START PROVIDED DATA

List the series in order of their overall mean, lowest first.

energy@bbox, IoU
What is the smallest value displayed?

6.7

END PROVIDED DATA
START PROVIDED DATA

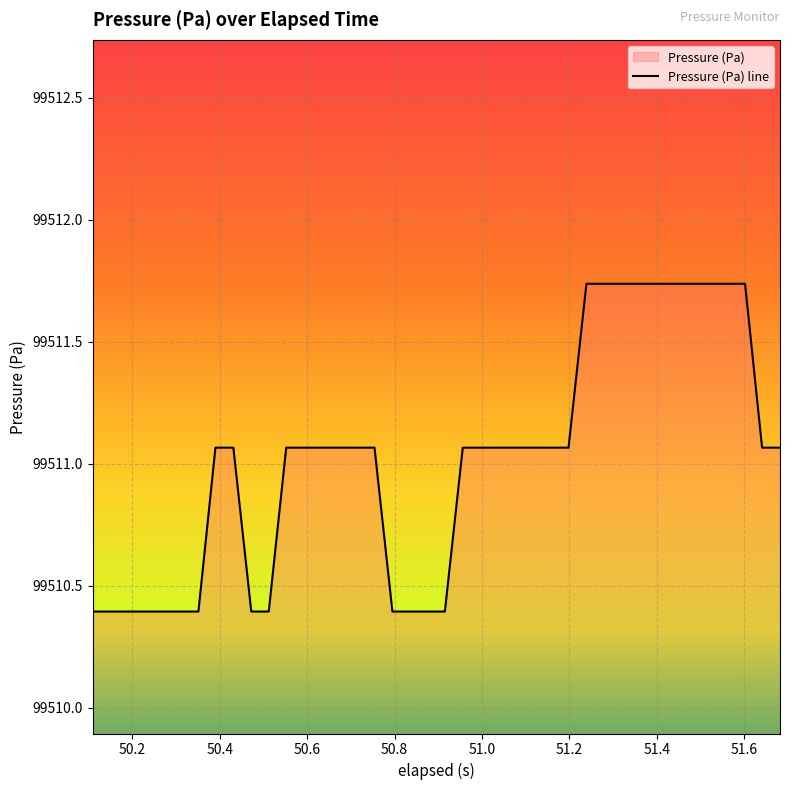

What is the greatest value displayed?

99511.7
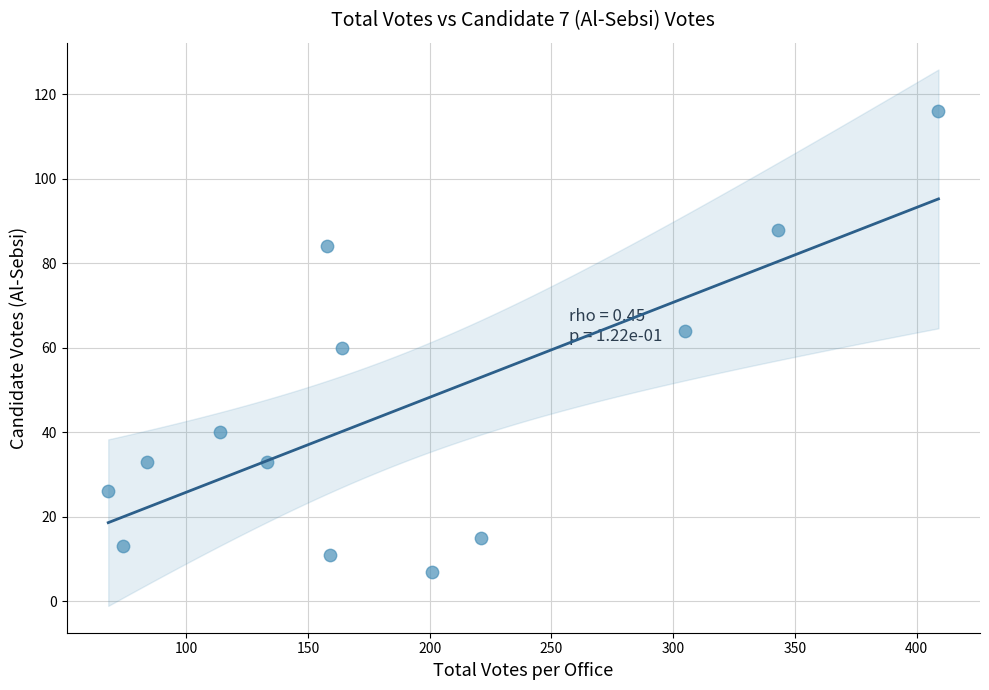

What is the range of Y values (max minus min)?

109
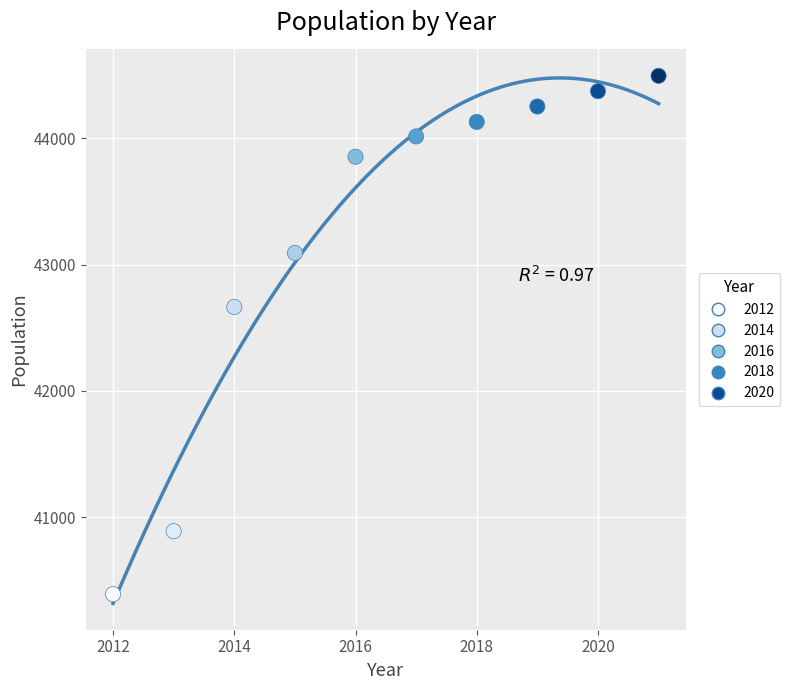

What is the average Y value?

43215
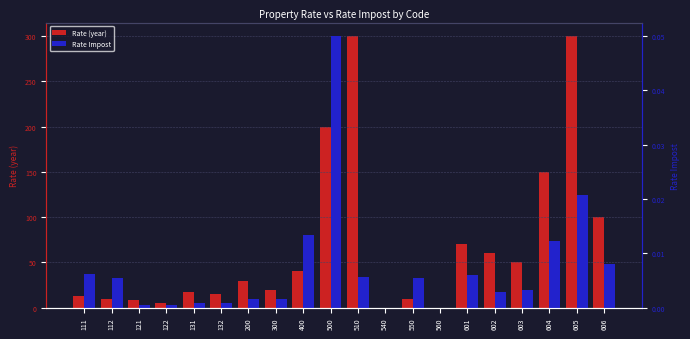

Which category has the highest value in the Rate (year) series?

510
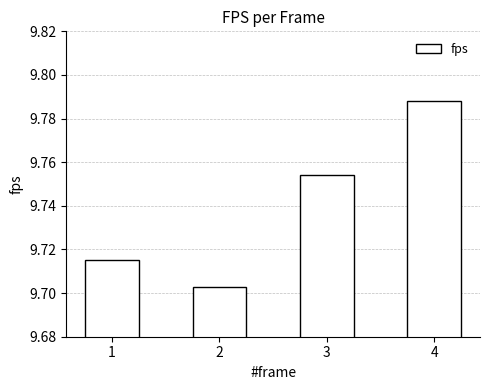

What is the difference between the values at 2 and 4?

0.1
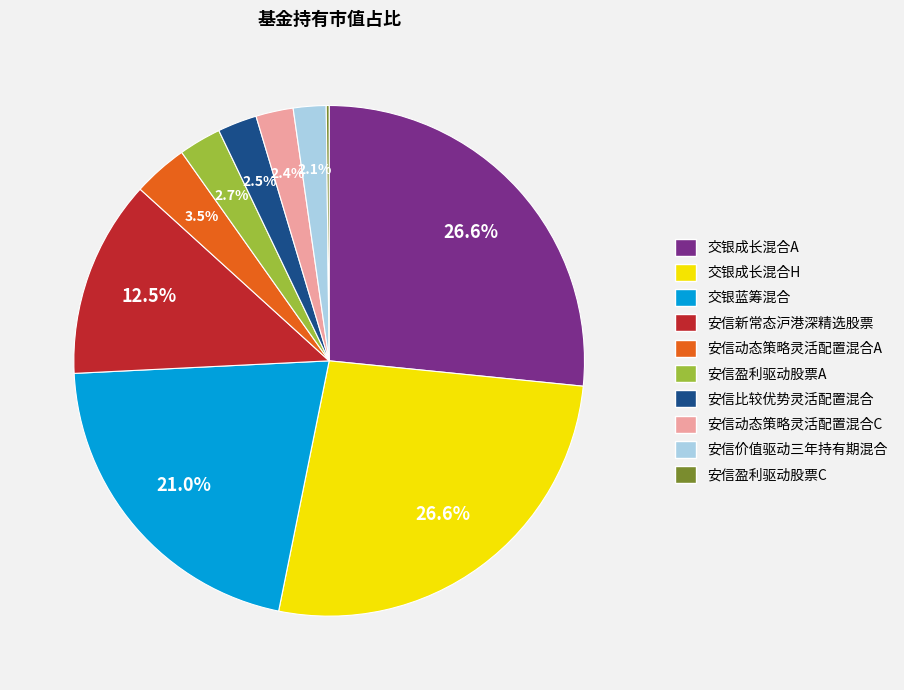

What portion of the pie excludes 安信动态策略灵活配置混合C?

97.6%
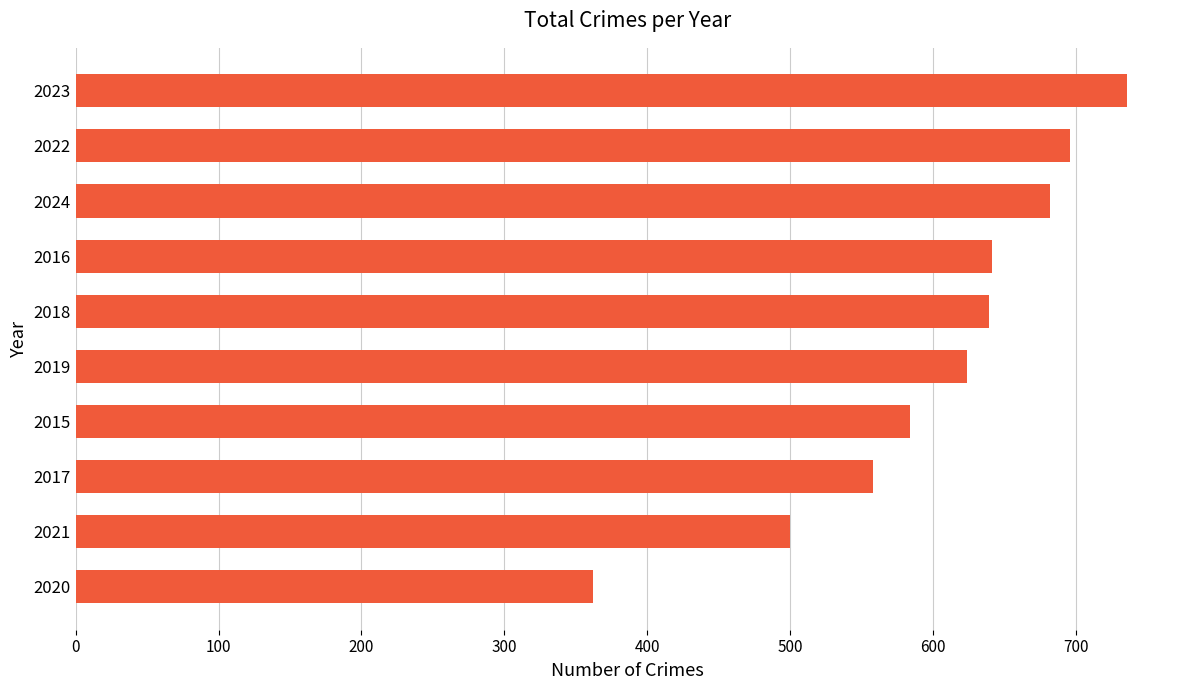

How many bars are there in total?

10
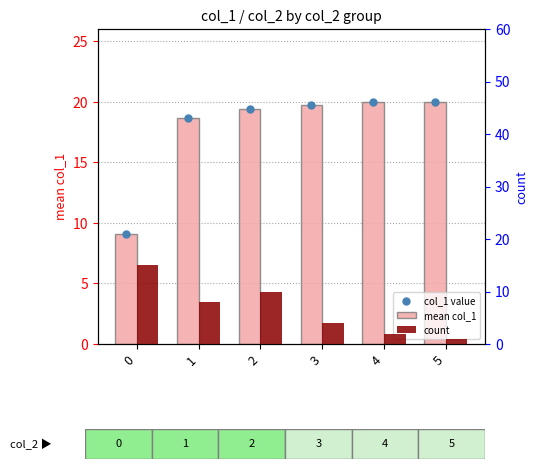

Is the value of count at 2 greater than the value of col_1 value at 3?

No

END PROVIDED DATA

◆ WORK REQUIRED:
Rewrite the material from the line with "List the series" up to and including the line with "What is the smallest value displayed?", replacing "overall mean" with "overall median" and leaving everything else unchanged. Give only those lines.

◆ EXERCISE OUTPUT:
List the series in order of their overall median, lowest first.

energy@bbox, IoU
What is the smallest value displayed?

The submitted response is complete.